虚拟多重继承和转换

Question

I tried creating a class that inherits from multiple classes as followed, getting a "diamond"
(D inherits from B and C. B and C both inherits from A virtually ):

A
/ \\
B C
\\ /
D

Now, I have a container with a linked list that holds pointers to the base class ( A ).
When I tried doing explicit casting to a pointer (after typeid check) I got the following error:
"cannot convert a pointer to base class "A" to pointer to derived class "D" -- base class is virtual"

But when I use dynamic casting it seems to work just fine.
Can anyone please explain to me why I have to use dynamic casting and why does the virtual inheritance causes this error?

Answer 1

"Virtual" always means "determined at runtime". A virtual function is located at runtime, and a virtual base is also located at runtime. The whole point of virtuality is that the actual target in question is not knowable statically.

Therefore, it is impossible to determine the most-derived object of which you are given a virtual base at compile time, since the relationship between the base and the most-derived object is not fixed. You have to wait until you know what the actual object is before you can decide where it is in relation to the base. That's what the dynamic cast is doing.

Answer 2

When I tried doing explicit casting to a pointer (after typeid check)

After a successful typeid(x) == typeid(T) you know the dynamic type of x , and you could in theory avoid any other runtime checking involved in dynamic_cast at that point. OTOH, the compiler is not required to do this kind of static analysis.

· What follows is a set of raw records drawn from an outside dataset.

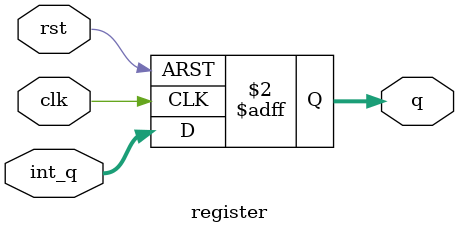
<source format=v>
module register (
    input wire clk,             
    input wire rst,             
    input wire [3:0] int_q,     
    output reg [3:0] q          
);
    always @(posedge clk or posedge rst) begin
        if (rst)
            q <= 4'b0000;      
        else
            q <= int_q;         
    end
endmodule

</source>
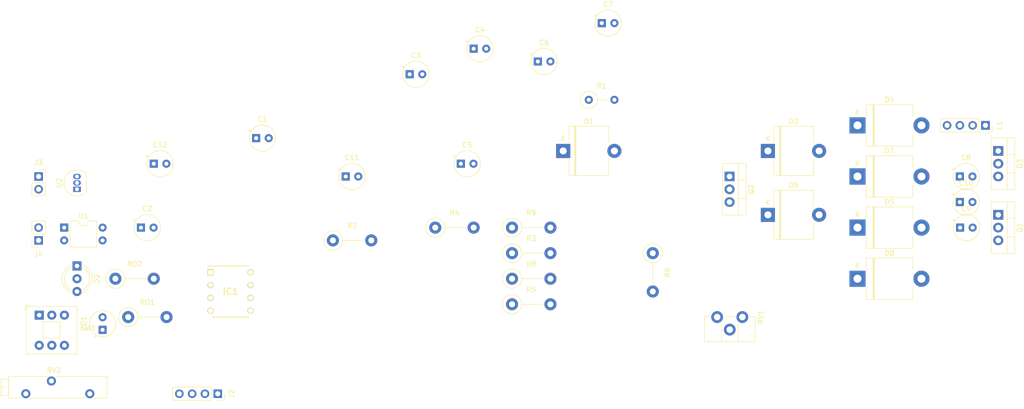
<source format=kicad_pcb>
(kicad_pcb (version 20211014) (generator pcbnew)

  (general
    (thickness 1.6)
  )

  (paper "A4")
  (layers
    (0 "F.Cu" signal)
    (31 "B.Cu" signal)
    (32 "B.Adhes" user "B.Adhesive")
    (33 "F.Adhes" user "F.Adhesive")
    (34 "B.Paste" user)
    (35 "F.Paste" user)
    (36 "B.SilkS" user "B.Silkscreen")
    (37 "F.SilkS" user "F.Silkscreen")
    (38 "B.Mask" user)
    (39 "F.Mask" user)
    (40 "Dwgs.User" user "User.Drawings")
    (41 "Cmts.User" user "User.Comments")
    (42 "Eco1.User" user "User.Eco1")
    (43 "Eco2.User" user "User.Eco2")
    (44 "Edge.Cuts" user)
    (45 "Margin" user)
    (46 "B.CrtYd" user "B.Courtyard")
    (47 "F.CrtYd" user "F.Courtyard")
    (48 "B.Fab" user)
    (49 "F.Fab" user)
    (50 "User.1" user)
    (51 "User.2" user)
    (52 "User.3" user)
    (53 "User.4" user)
    (54 "User.5" user)
    (55 "User.6" user)
    (56 "User.7" user)
    (57 "User.8" user)
    (58 "User.9" user)
  )

  (setup
    (pad_to_mask_clearance 0)
    (pcbplotparams
      (layerselection 0x00010fc_ffffffff)
      (disableapertmacros false)
      (usegerberextensions false)
      (usegerberattributes true)
      (usegerberadvancedattributes true)
      (creategerberjobfile true)
      (svguseinch false)
      (svgprecision 6)
      (excludeedgelayer true)
      (plotframeref false)
      (viasonmask false)
      (mode 1)
      (useauxorigin false)
      (hpglpennumber 1)
      (hpglpenspeed 20)
      (hpglpendiameter 15.000000)
      (dxfpolygonmode true)
      (dxfimperialunits true)
      (dxfusepcbnewfont true)
      (psnegative false)
      (psa4output false)
      (plotreference true)
      (plotvalue true)
      (plotinvisibletext false)
      (sketchpadsonfab false)
      (subtractmaskfromsilk false)
      (outputformat 1)
      (mirror false)
      (drillshape 1)
      (scaleselection 1)
      (outputdirectory "")
    )
  )

  (net 0 "")
  (net 1 "GND")
  (net 2 "Net-(C10-Pad1)")
  (net 3 "+5V")
  (net 4 "Net-(C3-Pad1)")
  (net 5 "Net-(C5-Pad1)")
  (net 6 "Net-(CO1-Pad1)")
  (net 7 "Net-(C12-Pad1)")
  (net 8 "Net-(D3-Pad1)")
  (net 9 "Net-(D4-Pad1)")
  (net 10 "Net-(D1-Pad2)")
  (net 11 "Net-(D2-Pad2)")
  (net 12 "Net-(D3-Pad2)")
  (net 13 "Net-(D5-Pad1)")
  (net 14 "Net-(D5-Pad2)")
  (net 15 "Net-(IC1-Pad6)")
  (net 16 "Net-(J4-Pad1)")
  (net 17 "Net-(IC1-Pad7)")
  (net 18 "Net-(Q2-Pad1)")
  (net 19 "Net-(R6-Pad2)")
  (net 20 "Net-(J2-Pad1)")
  (net 21 "Net-(J2-Pad3)")
  (net 22 "Net-(J4-Pad2)")
  (net 23 "Net-(RV2-Pad2)")
  (net 24 "unconnected-(SW1-Pad6)")
  (net 25 "Net-(RO1-Pad2)")
  (net 26 "Net-(RO2-Pad1)")
  (net 27 "Net-(C1-Pad1)")

  (footprint "Diode_THT:D_5KP_P10.16mm_Horizontal" (layer "F.Cu") (at 193.04 124.46))

  (footprint "Capacitor_THT:CP_Radial_Tantal_D5.0mm_P2.50mm" (layer "F.Cu") (at 231.14 121.92))

  (footprint "ATTINY13-20PU:DIP794W56P254L959H533Q8N" (layer "F.Cu") (at 86.36 139.7))

  (footprint "Package_TO_SOT_THT:TO-220-3_Vertical" (layer "F.Cu") (at 185.42 116.84 -90))

  (footprint "Capacitor_THT:CP_Radial_Tantal_D5.0mm_P2.50mm" (layer "F.Cu") (at 134.62 91.44))

  (footprint "Capacitor_THT:CP_Radial_Tantal_D5.0mm_P2.50mm" (layer "F.Cu") (at 68.58 127))

  (footprint "Button_Switch_THT:SW_Push_2P2T_Toggle_CK_PVA2xxH1xxxxxxV2" (layer "F.Cu") (at 48.3775 144.3975))

  (footprint "Capacitor_THT:CP_Radial_Tantal_D5.0mm_P2.50mm" (layer "F.Cu") (at 160.06 86.36))

  (footprint "Resistor_THT:R_Axial_DIN0411_L9.9mm_D3.6mm_P7.62mm_Vertical" (layer "F.Cu") (at 142.24 132.08))

  (footprint "Potentiometer_THT:Potentiometer_Bourns_3005_Horizontal" (layer "F.Cu") (at 58.42 160.02))

  (footprint "Package_TO_SOT_THT:TO-220-3_Vertical" (layer "F.Cu") (at 238.76 124.46 -90))

  (footprint "Diode_THT:D_5KP_P10.16mm_Horizontal" (layer "F.Cu") (at 152.4 111.76))

  (footprint "Connector_PinSocket_2.54mm:PinSocket_1x04_P2.54mm_Vertical" (layer "F.Cu") (at 236.22 106.68 -90))

  (footprint "Capacitor_THT:CP_Radial_Tantal_D5.0mm_P2.50mm" (layer "F.Cu") (at 109.22 116.84))

  (footprint "Capacitor_THT:CP_Radial_Tantal_D5.0mm_P2.50mm" (layer "F.Cu") (at 231.18 127))

  (footprint "Diode_THT:D_5KPW_P12.70mm_Horizontal" (layer "F.Cu") (at 210.82 137.16))

  (footprint "Capacitor_THT:CP_Radial_Tantal_D5.0mm_P2.50mm" (layer "F.Cu") (at 231.14 116.84))

  (footprint "Potentiometer_THT:Potentiometer_ACP_CA9-H2,5_Horizontal" (layer "F.Cu") (at 187.96 144.78 -90))

  (footprint "Capacitor_THT:CP_Radial_Tantal_D5.0mm_P2.50mm" (layer "F.Cu") (at 71.12 114.3))

  (footprint "Resistor_THT:R_Axial_DIN0411_L9.9mm_D3.6mm_P7.62mm_Vertical" (layer "F.Cu") (at 106.68 129.54))

  (footprint "Connector_PinSocket_2.54mm:PinSocket_1x02_P2.54mm_Vertical" (layer "F.Cu") (at 48.26 129.54 180))

  (footprint "Package_DIP:DIP-4_W7.62mm" (layer "F.Cu") (at 53.34 127))

  (footprint "Capacitor_THT:CP_Radial_Tantal_D5.0mm_P2.50mm" (layer "F.Cu") (at 147.36 93.98))

  (footprint "Capacitor_THT:CP_Radial_Tantal_D5.0mm_P2.50mm" (layer "F.Cu") (at 121.92 96.52))

  (footprint "Connector_PinSocket_2.54mm:PinSocket_1x02_P2.54mm_Vertical" (layer "F.Cu") (at 48.26 116.84))

  (footprint "Resistor_THT:R_Axial_DIN0411_L9.9mm_D3.6mm_P7.62mm_Vertical" (layer "F.Cu") (at 142.24 137.16))

  (footprint "Capacitor_THT:CP_Radial_Tantal_D5.0mm_P2.50mm" (layer "F.Cu") (at 91.44 109.22))

  (footprint "Resistor_THT:R_Axial_DIN0411_L9.9mm_D3.6mm_P7.62mm_Vertical" (layer "F.Cu") (at 127 127))

  (footprint "Resistor_THT:R_Axial_DIN0411_L9.9mm_D3.6mm_P7.62mm_Vertical" (layer "F.Cu") (at 142.24 142.24))

  (footprint "Resistor_THT:R_Axial_DIN0411_L9.9mm_D3.6mm_P7.62mm_Vertical" (layer "F.Cu") (at 66.04 144.78))

  (footprint "Connector_PinSocket_2.54mm:PinSocket_1x04_P2.54mm_Vertical" (layer "F.Cu") (at 83.82 160.02 -90))

  (footprint "LED_THT:LED_D5.0mm-3" (layer "F.Cu") (at 55.88 134.62 -90))

  (footprint "Diode_THT:D_5KPW_P12.70mm_Horizontal" (layer "F.Cu") (at 210.82 127))

  (footprint "Diode_THT:D_5KP_P10.16mm_Horizontal" (layer "F.Cu") (at 193.04 111.76))

  (footprint "Diode_THT:D_5KPW_P12.70mm_Horizontal" (layer "F.Cu") (at 210.82 106.68))

  (footprint "Resistor_THT:R_Axial_DIN0411_L9.9mm_D3.6mm_P7.62mm_Vertical" (layer "F.Cu") (at 170.18 132.08 -90))

  (footprint "Resistor_THT:R_Axial_DIN0411_L9.9mm_D3.6mm_P7.62mm_Vertical" (layer "F.Cu") (at 63.5 137.16))

  (footprint "Capacitor_THT:CP_Radial_Tantal_D5.0mm_P2.50mm" (layer "F.Cu") (at 132.08 114.3))

  (footprint "Package_TO_SOT_THT:TO-92_Inline" (layer "F.Cu") (at 55.88 119.38 90))

  (footprint "Resistor_THT:R_Axial_DIN0309_L9.0mm_D3.2mm_P5.08mm_Vertical" (layer "F.Cu") (at 157.48 101.6))

  (footprint "Package_TO_SOT_THT:TO-220-3_Vertical" (layer "F.Cu") (at 238.76 111.76 -90))

  (footprint "Capacitor_THT:CP_Radial_Tantal_D5.0mm_P2.50mm" (layer "F.Cu") (at 60.96 147.32 90))

  (footprint "Resistor_THT:R_Axial_DIN0411_L9.9mm_D3.6mm_P7.62mm_Vertical" (layer "F.Cu") (at 142.24 127))

  (footprint "Diode_THT:D_5KPW_P12.70mm_Horizontal" (layer "F.Cu") (at 210.82 116.84))

)

</source>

static_cast<T&>(x) does not convey to the compiler the knowledge that the dynamic type of x really is T : the precondition is weaker (that a T object has x as a subobject base class).

C++ could provide a static_exact_cast<T&>(x) which is only valid if x designates an object of dynamic type T (and not some type derived from T , unlike static_cast<T&> ). This hypothetical static_exact_cast<T&>(x) , by assuming the dynamic type of x is T , would skip any runtime check and compute the correct address from knowledge of T object layout: because in

D d;
B &br = d;

no runtime offset computation is necessary, in static_exact_cast<D&>(br) the reverse adjustment would involve no runtime offset computation.

Given

B &D_to_B (D &dr) {
  return dr;
}

a runtime offset computation is needed in D_to_B (except if whole program analysis shows that no class derived from D has different offset of base class A ); given

struct E1 : virtual A
struct E2 : virtual A
struct F : E1, D, E2

the layout of the D subobject of F will be different from the layout of a D complete object: the A subobject will be at a different offset. The offset needed by D_to_B will be given by the vtable of D (or stored directly in the object); it means that D_to_B will not just involve a constant offset as a simple "static" upcast (before entering the constructor of the object, the vptr is not set up so such casting cannot work; be careful with up casts in constructor init list).

And BTW, D_to_B (d) is not different from a static_cast<B&> (d) , so you see that the runtime computation of an offset can be done inside a static_cast .

Consider the following code compile naively (assuming no fancy analysis showing that ar has dynamic type F ):

F f;
D &dr = f; // static offset
A &ar = dr; // runtime offset
D &dr2 = dynamic_cast<D&>(ar);

Finding the A base class subject from a reference to D (a lvalue of unknown dynamic type) requires a runtime check of the vtable (or equivalent). Going back to the D subobject requires a non trivial computation:

• finding out the address of the complete object (which happens to be of type F ), using the vtable of A
• finding out the address of the unambiguous and publicly derived D base class subobject of f , using the vtable again

This is not trivial as dynamic_cast<D&>(ar) statically knows nothing specific about F (the layout of F , the layout of the vtable of F ); everything is fetched from the vtable. All dynamic_cast knows is that there is a derived class of A and the vtable has all the information.

Of course, there is no static_exact_cast<> in C++, so you have to use dynamic_cast , with the associated runtime checks; dynamic_cast is a complex function, but the complexity covers the base class cases; when the dynamic type is given to dynamic_cast , the base classes tree walking is avoided, and the test is fairly simple.

Conclusion:

Either you name the dynamic type in dynamic_cast<T> and dynamic_cast is fast and simple anyway, or you don't and the complexity of dynamic_cast is really needed.